Sonuç olarak, AKP, metalaşmanın yeryüzüne hakim kılındığı, toplumun bütün kılcal damarlarına yayıldığı, küresel ekonomiye entegrasyonunun büyük mesafe katettiği döneme ustalıkla ayak uydurmuş bir parti. “Dünyanın en büyük on ekonomisi arasına girme” hedefinin ağırlığı, doğanın sömürüsüne dayanıyor. Büyüyen ekonominin en önemli kalemlerinden biri de artan hayvan sömürüsü. (Hayvansal üretim değerinin toplamda 200 milyar liraya ulaştığını belirtelim. Bir fikir vermesi açısından da 2002’de bitkisel üretim 32 milyar-hayvansal üretim 19 milyarken bitkisel üretim 2017’de 139 milyara ulaşırken, hayvansal üretimin öne geçtiği ve makasın gittikçe açıldığını görürüz.)
Hayvan hakları mücadelesinin iktidardan bu konuda beklenti içine girmesi çok anlamlı değil. Her şeyi “maddiyata” tahvil etmiş iktidarın bu tür “lüks”lere kendiliğinden kulak kabartma ihtimali yok. AKP’nin “bizim medeniyetimiz…”i sadece söylem düzeyinde kalıyor. Bunu zorlayacak bir dinamik ise ne parti içinde ne muhafazakâr kitlelerde mevcut.

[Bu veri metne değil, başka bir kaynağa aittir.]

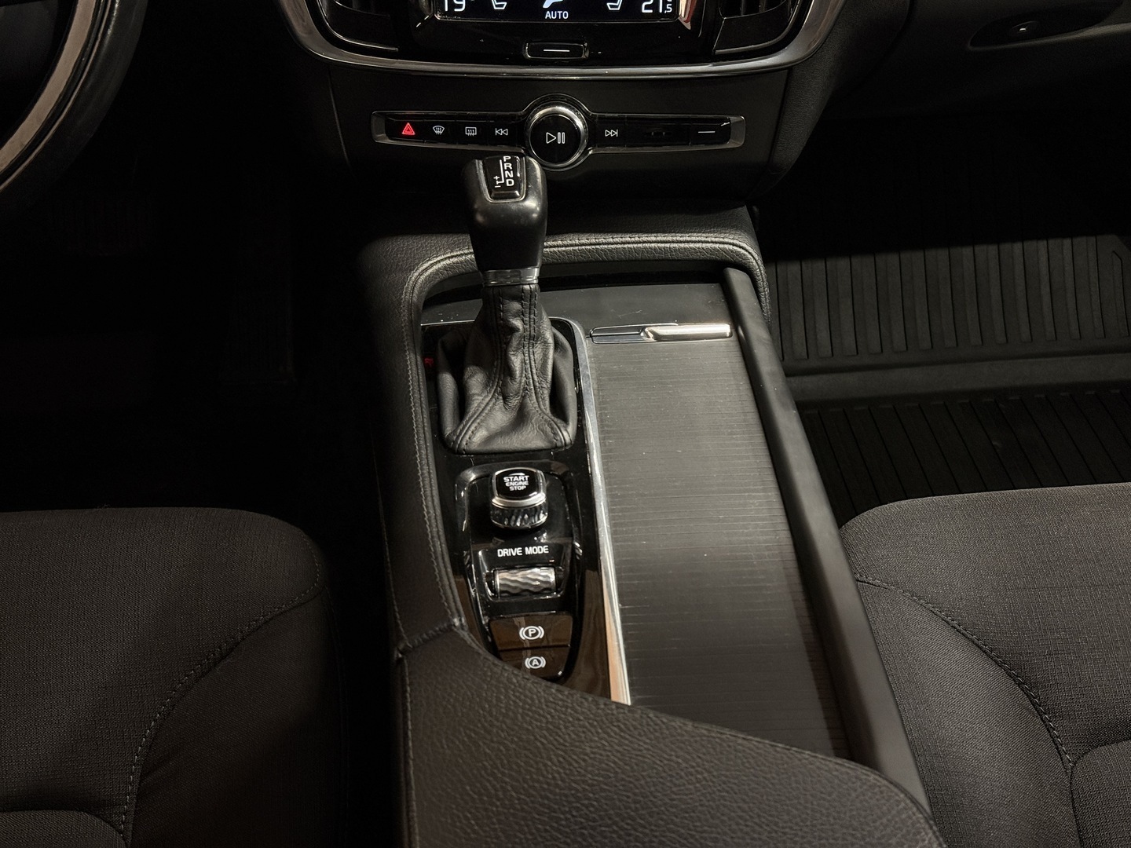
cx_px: 566
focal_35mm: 48
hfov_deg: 39.7
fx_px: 1568
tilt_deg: -38.0
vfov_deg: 30.3
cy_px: 424
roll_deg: +0.7
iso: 400
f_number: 1.78
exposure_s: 1/39
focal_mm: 6.76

Evet “ecdadımız” hayvanlar konusunda merhamet sahibi idi, ama torunları için aynı şeyi söylemek mümkün değil!
[1] Hukuka vurgu yapması bakımından aykırı bir örnek için bkz. Özlem Albayrak, https://www.yenisafak.com/yazarlar/ozlemalbayrak/hayvanlara-iskence-artik-durdurulsun-2048600
[2] Bir müptezellik örneği ama yine de bir temsiliyeti vardır. Bir Dilipak yapımı, her tür demogojinin dibi; hızını alamayıp, hayvan hakları hareketini İsrail’e bile bağlıyor. http://www.yeniakit.com.tr/yazarlar/abdurrahman-dilipak/kurban-3237.html
[3] Mesela, Mücahit Gültekin, hayvan hakları mücadelesinin arkasında bir üst akıl arar: “İnsanın varlık alemi içindeki yeri, insanın yeniden tanımlanması, konumlandırılması ve ilahi ontolojik sınıflandırmanın çözülmesiyle ilgilidir.” Kadına şiddeti reddedemediklerinden aileyi kaybettiklerini, “hayvana şiddet” meselesinde uyanık davranıp, “insanlığı” kaybetmemelerini önerir! Şunu da ifade etmek isterim, meseleyi kendi inancı çerçevesinde tartışma gayreti bile, kayda değer. http://www.islamianaliz.com/yazi/hayvana-siddet-haberleri-ne-anlama-geliyor-yukselen-hayvan-sevgimizin-psiko-politik-bir-analizi-3636#sthash.tVaQmi06.RhZqblxL.dpbs
[4] Bu arada geçerken belirtelim. Yasaların çıkarılması sürecine dair de bir fikir versin: İlk yasanın son halinde, “sahipli hayvanlar”ın da kısırlaştırılması maddesi vardır O dönemki Çevre Komisyonu Başkanı Ahmet Münir Erkal sonrasını şöyle anlatır: “Getirdiğimiz tasarının ilk halinde -altkomisyona havale edilen metinde- kısırlaştırma esastı; fakat, daha sonra bazı milletvekili arkadaşlarımızca, bunun yapılmaması konusunda, çok ısrarla, bize, komisyon üyelerine birtakım tavsiyelerde bulunuldu. Bunun üzerine, o arkadaşlarımızın da görüşlerinin bir araya getirilmesi açısından, bir orta yol bulunması gündeme geldi ve dolayısıyla ‘teşviki esastır’ diyerek, güçlendirilme anlamında bir ifade kullanılmıştır.”